## TASK DETAILS
Can you locate every line in the entries below that contains the word "fecha" and copy each of those lines in full?

◆ ◆ ◆ ◆ ◆ ◆ ◆

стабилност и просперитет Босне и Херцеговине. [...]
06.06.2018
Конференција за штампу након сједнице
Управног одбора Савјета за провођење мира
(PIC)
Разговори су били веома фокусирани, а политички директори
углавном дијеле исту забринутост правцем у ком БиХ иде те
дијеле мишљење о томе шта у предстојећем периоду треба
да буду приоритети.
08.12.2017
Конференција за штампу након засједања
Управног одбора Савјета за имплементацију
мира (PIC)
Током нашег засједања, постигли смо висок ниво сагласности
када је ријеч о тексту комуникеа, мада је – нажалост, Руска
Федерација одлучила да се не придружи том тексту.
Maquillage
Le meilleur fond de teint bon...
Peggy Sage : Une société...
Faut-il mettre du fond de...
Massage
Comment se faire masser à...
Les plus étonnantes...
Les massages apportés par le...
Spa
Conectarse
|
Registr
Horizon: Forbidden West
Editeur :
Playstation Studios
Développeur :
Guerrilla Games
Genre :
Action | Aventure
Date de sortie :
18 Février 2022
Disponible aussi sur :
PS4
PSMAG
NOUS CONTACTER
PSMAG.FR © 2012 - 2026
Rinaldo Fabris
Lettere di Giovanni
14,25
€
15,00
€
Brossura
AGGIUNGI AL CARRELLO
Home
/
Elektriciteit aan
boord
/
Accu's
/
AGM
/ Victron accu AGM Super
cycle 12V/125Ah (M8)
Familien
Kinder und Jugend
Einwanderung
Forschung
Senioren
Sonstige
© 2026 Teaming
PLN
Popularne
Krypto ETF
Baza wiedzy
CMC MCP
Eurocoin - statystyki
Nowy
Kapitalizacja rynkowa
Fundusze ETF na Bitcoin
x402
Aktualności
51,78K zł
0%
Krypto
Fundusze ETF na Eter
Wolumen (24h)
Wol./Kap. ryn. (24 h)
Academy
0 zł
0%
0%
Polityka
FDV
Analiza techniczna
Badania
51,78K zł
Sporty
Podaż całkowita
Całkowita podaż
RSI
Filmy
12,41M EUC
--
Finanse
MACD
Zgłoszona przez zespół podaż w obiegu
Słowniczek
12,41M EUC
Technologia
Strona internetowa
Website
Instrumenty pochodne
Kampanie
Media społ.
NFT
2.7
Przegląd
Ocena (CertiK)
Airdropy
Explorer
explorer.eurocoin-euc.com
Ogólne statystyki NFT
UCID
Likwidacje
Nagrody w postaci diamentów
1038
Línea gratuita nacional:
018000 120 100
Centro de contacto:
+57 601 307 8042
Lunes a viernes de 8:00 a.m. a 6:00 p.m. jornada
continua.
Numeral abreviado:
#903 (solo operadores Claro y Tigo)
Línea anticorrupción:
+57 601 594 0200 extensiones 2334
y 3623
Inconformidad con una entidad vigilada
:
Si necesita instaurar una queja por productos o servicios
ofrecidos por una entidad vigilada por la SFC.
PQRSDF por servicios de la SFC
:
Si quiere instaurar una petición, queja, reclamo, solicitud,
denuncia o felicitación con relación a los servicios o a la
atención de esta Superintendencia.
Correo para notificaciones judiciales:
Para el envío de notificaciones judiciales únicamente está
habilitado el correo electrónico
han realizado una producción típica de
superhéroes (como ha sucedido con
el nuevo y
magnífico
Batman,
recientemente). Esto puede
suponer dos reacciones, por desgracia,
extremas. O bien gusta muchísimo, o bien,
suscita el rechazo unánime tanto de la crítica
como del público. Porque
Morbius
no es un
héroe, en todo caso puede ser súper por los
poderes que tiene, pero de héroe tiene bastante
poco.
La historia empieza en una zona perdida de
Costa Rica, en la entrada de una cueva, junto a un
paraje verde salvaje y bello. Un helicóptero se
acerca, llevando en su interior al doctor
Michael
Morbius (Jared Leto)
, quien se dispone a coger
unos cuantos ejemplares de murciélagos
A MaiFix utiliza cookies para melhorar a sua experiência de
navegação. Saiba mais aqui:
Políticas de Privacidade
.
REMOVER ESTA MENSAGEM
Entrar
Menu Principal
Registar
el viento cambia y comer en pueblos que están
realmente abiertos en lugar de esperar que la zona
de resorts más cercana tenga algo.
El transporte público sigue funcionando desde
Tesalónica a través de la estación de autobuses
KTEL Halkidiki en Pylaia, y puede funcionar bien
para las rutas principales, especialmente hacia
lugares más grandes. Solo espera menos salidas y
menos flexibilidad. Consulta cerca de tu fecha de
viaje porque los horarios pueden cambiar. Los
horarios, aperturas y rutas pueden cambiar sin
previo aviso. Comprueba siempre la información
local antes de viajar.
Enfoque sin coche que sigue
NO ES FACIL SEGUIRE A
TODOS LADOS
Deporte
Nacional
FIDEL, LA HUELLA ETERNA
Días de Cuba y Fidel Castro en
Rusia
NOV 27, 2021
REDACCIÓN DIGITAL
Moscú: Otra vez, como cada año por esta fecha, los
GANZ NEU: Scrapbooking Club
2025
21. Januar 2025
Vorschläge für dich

◆ ◆ ◆ ◆ ◆ ◆ ◆

## TASK OUTPUT
menos flexibilidad. Consulta cerca de tu fecha de
Moscú: Otra vez, como cada año por esta fecha, los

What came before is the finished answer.